Feeling unappreciated? Always being blamed for the relationship’s problems? She just may not be the one for you, man.

Photo Credit: Matheus Ferrero on Unsplash

She doesn’t appreciate anything.

If you’re the type of man who consistently does little things to make her feel special, it’s equally as important that she is the type of woman who shows, in some way, shape or form, that she appreciates your efforts. There are a lot of men out there who are apathetic in their relationships. If you are not one of them, you deserve someone who is grateful for you.

Nothing is ever her fault.

A clear red flag is raised by a woman who doesn’t take responsibility for her actions or always tries to place the blame on someone else (especially you).

She’s inconsistent.

As I said in the introduction here, it’s easy for men to overlook details when it comes to a woman we’re infatuated with. But we need to be honest with ourselves — if someone we’re courting always seems to be canceling or postponing plans, taking forever to answer texts (if at all), or just seems generally disinterested, do yourself a favor and cut the cord.

You’re the only person she’s nice to.

When you go out to a bar or to dinner, pay attention to how she treats people who work there. I’ve said the same before about men also — if a nice guy isn’t nice to the waiter, then he’s not really a nice guy.

She feels entitled, all the time.

You may find yourself talking to a woman who has been drowned in gifts or attention by previous boyfriends, or even her family.
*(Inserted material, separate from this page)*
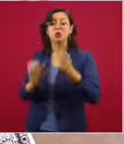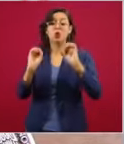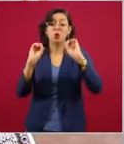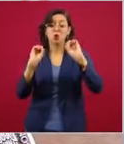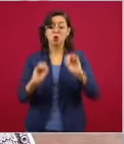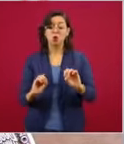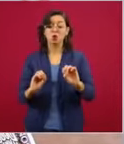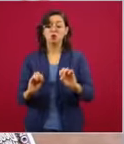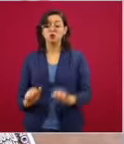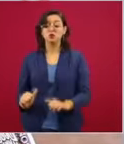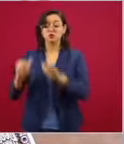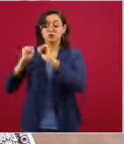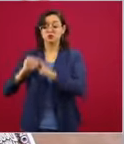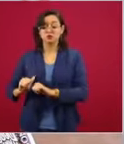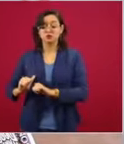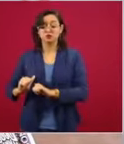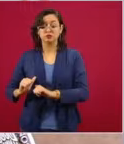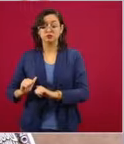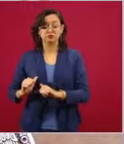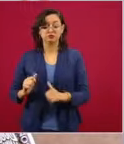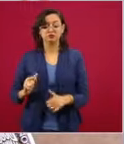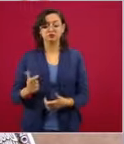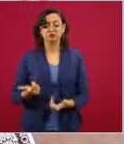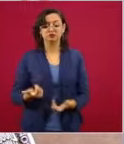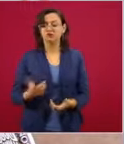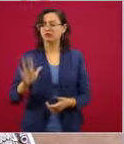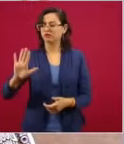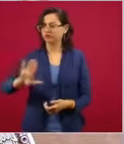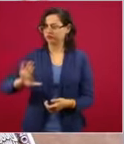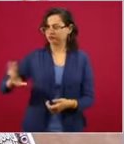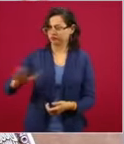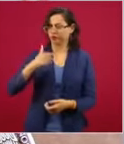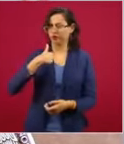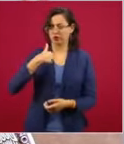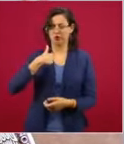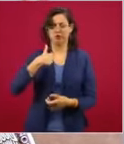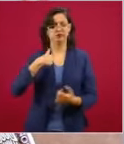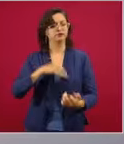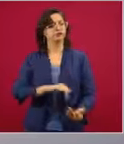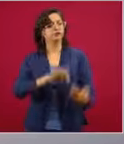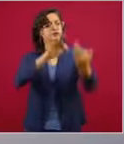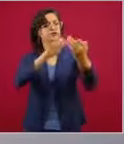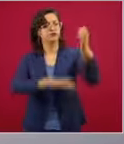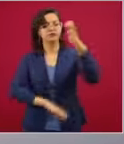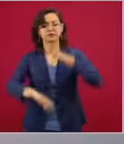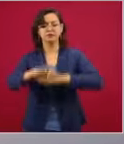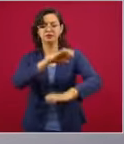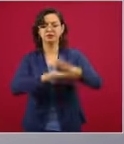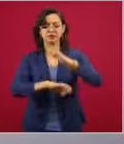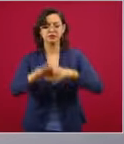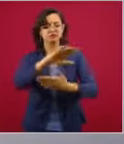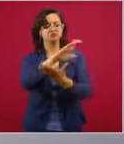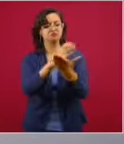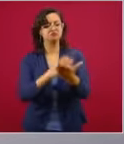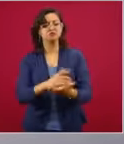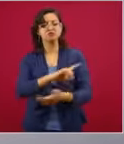correspondiente hace un contrato con una empresa que incumple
Every woman and man should have steadfast standards for how they deserve to be treated in a relationship, and should never settle for less. But there is a difference between that and expecting a certain level of treatment from someone.

You argue way too much.

Not much of an explanation needed here. It doesn’t matter how much you “love” someone, if they bring more negativity to your life than positivity, you need to let them go.

Your visions for the future aren’t even close.

Let’s be honest. If you’re entering into a long term relationship, there should be at least a general understanding of what each of you want for your life and your future. There is always room for compromise, but if one of you wants to live in Antarctica and the other wants to live in the African desert, you might be facing some future conflicts.